### DATA:
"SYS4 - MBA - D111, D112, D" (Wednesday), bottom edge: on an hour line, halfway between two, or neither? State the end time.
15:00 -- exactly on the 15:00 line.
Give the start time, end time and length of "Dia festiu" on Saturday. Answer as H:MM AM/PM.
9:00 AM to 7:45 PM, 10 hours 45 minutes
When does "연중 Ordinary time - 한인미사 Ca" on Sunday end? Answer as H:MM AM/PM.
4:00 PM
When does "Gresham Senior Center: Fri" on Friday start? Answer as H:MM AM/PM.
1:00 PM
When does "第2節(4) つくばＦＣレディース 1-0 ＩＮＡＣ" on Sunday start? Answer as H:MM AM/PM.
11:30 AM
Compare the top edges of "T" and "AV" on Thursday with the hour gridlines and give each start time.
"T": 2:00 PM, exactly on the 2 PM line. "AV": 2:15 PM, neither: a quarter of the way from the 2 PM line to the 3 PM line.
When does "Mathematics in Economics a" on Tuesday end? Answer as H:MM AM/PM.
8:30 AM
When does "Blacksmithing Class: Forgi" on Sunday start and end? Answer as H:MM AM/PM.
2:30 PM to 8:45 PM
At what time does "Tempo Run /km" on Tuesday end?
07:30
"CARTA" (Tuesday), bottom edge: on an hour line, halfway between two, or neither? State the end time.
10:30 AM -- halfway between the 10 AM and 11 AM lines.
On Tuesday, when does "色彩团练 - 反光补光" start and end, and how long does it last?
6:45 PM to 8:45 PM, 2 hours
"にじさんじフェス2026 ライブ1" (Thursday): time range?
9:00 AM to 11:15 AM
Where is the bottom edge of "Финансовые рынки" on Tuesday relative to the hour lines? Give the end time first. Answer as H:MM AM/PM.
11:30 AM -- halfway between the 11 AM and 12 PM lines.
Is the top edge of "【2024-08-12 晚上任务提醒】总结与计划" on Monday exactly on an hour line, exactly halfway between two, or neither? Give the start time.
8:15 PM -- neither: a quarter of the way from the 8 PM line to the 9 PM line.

### WHAT TO WORK ON:
Can you convert everything from the line containing "Is the top edge" down to the end of the rows into a JSON list of strings, with one string per line and blank lines left out?

### EXERCISE ANSWER:
[
  "Is the top edge of \"【2024-08-12 晚上任务提醒】总结与计划\" on Monday exactly on an hour line, exactly halfway between two, or neither? Give the start time.",
  "8:15 PM -- neither: a quarter of the way from the 8 PM line to the 9 PM line."
]